The first day of 2015 brings with it a mixed bag of good and bad
news for residents of Ontario and right across the country.
To begin with, restaurant and bar
patios are off limits — among other places including parks —
to smokers across the province and on the national front all
Canadians should brace themselves for higher payroll taxes.
Employment Insurance rates will increase to a maximum annual
premium of $930.50, compared to $913.68 in 2014. However, the
cap on the weekly EI benefit will also rise to $524 from $514
last year.
These are just some of the provincial and federal regulations
and legislation that come into play on the first day of 2015.
Among them are the new federal
income-splitting measures, which will put money back into
Canadians’ pockets for couples with at least one child under 18.
In families where one parent works and the other stays home, or
makes significantly less, the parent who earns more will be able
to transfer up to $50,000 of taxable income to the parent in a
lower tax bracket in order to claim a non-refundable tax credit
worth up to $2,000.
Meanwhile, all families — including single-parent households —
will see their Universal Child Care Benefit increased from $100
to $160 per month for children under the age of 6.
Parents with children between the ages of 6 and 17 will receive
a new benefit of $60 per month.
The increased payment will not actually arrive until July 2015,
but that cheque will include the additional amounts for the
first half of the year. This enhanced benefit is going to
replace the Child Tax Credit for the 2015 taxation year.
The Child Care Expense Deduction is also going up by $1,000 for
each age group, although that change only kicks in for the 2015
taxation year, which means families will not be able to claim it
on this tax return.
Those amounts will increase to a maximum of $8,000 for children
under 7, $5,000 for children aged 7 to 16 and $10,000 for
children eligible for the Disability Tax Credit.
The Children’s Fitness Tax Credit is doubling to $1,000 for the
2014 taxation year. It will become refundable the following
year, which means that those whose income is low enough not to
have to pay taxes will also be eligible for a refund.
In Ontario, the Liberal government says it is committed to
seeing that the province has the lowest smoking rate in Canada.
The new rules prohibit the sale of tobacco on post-secondary
campuses and schools, and prohibit smoking on all restaurant and
bar patios as well as children’s playgrounds and publicly owned
sport surfaces.
Other provincial changes include:
Allowing five- and six-storey buildings to be constructed
out of
wood to cut down on the cost of construction.

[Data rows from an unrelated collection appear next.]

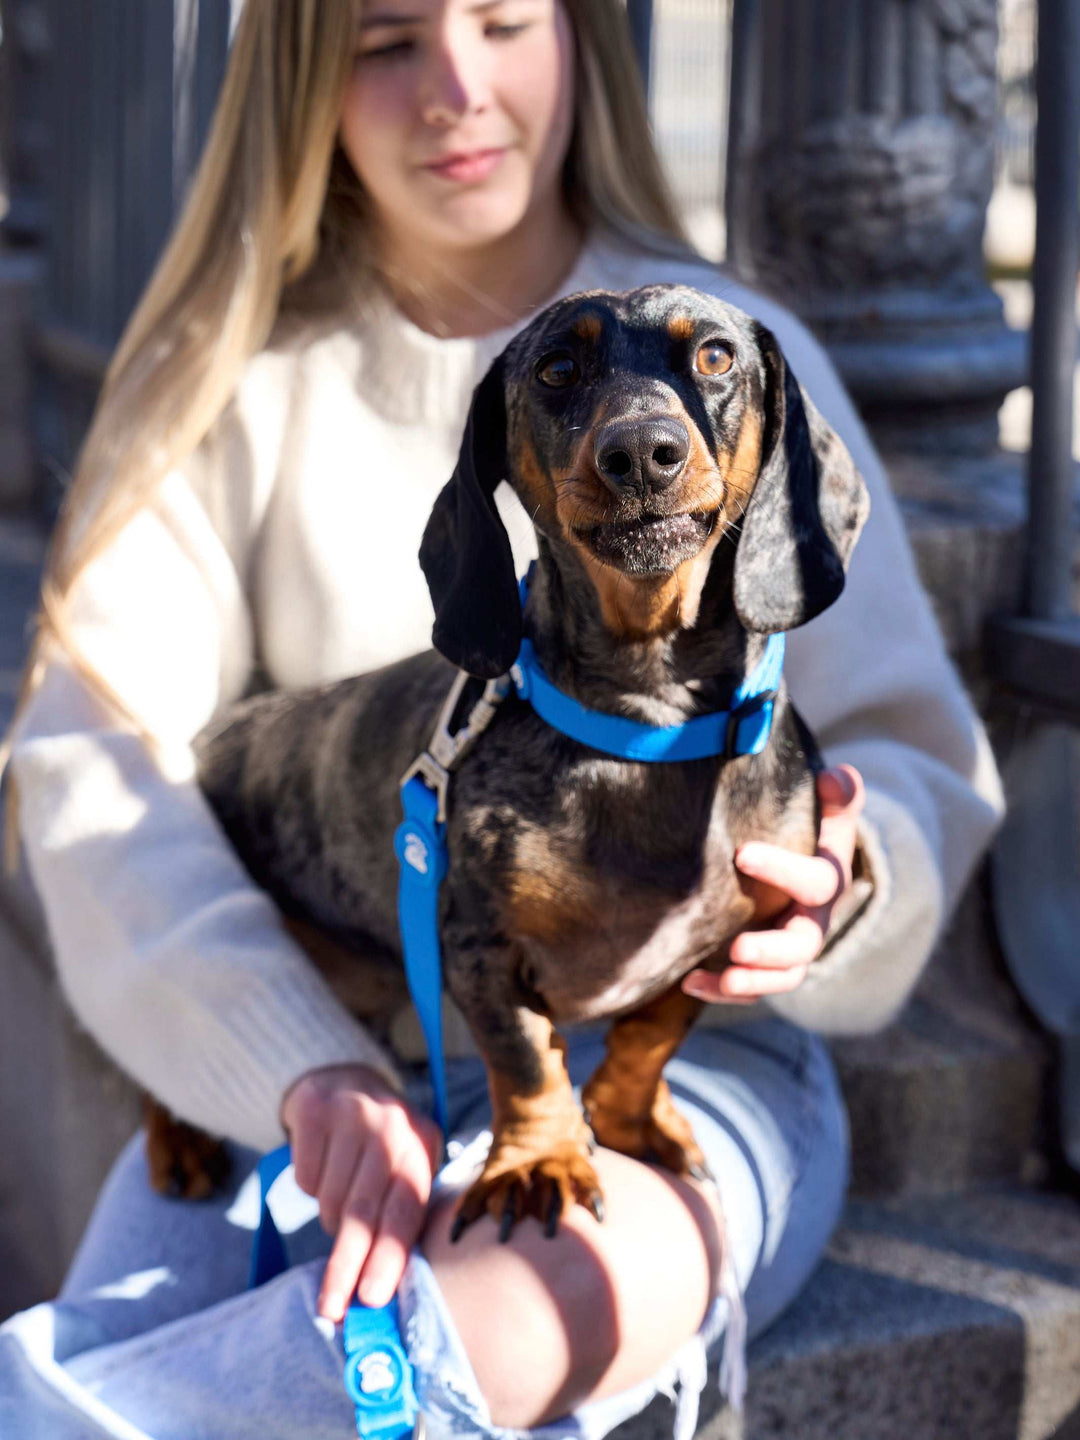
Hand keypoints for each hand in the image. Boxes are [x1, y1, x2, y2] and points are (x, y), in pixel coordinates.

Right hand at [280, 1063, 441, 1320]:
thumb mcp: (402, 1164)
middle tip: (332, 1307)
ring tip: (339, 1196)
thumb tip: (380, 1289)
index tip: (371, 1297)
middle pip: (365, 1212)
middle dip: (348, 1265)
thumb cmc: (378, 1142)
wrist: (343, 1076)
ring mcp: (353, 1113)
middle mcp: (392, 1127)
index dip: (389, 1256)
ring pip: (330, 1199)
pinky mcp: (316, 1109)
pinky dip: (309, 1186)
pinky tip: (323, 1166)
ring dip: (330, 1216)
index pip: (407, 1211)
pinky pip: (305, 1177)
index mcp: (422, 1146)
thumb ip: (399, 1213)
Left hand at [682, 764, 864, 1004]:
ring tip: (719, 980)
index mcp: (828, 882)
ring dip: (751, 982)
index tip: (741, 853)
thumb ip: (840, 795)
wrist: (808, 869)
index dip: (783, 870)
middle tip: (737, 949)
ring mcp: (790, 949)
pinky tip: (688, 983)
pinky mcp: (766, 965)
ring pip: (782, 977)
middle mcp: (813, 921)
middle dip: (771, 951)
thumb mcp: (831, 813)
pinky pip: (751, 988)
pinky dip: (722, 991)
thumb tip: (838, 777)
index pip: (817, 882)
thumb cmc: (814, 834)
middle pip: (803, 946)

Enhancing barrier-free design requirements, which the
Liberal government claims will make Ontario the leading Canadian
jurisdiction for accessibility in buildings.
Introducing new or improved energy efficiency requirements
for 22 products, including microwave ovens, water heaters and
televisions.
The cost of shipping a parcel through Canada Post to anywhere in
the country is expected to increase by 4.2 per cent for most
customers beginning Jan. 12.
The cost of shipping a parcel via Canada Post to the United
States or overseas is expected to increase by about 1.8 per cent
for most customers.
The current price of stamps for mailing a standard letter within
Canada — $1 for single stamps or 85 cents each if you buy them
in a booklet — will remain the same throughout the year.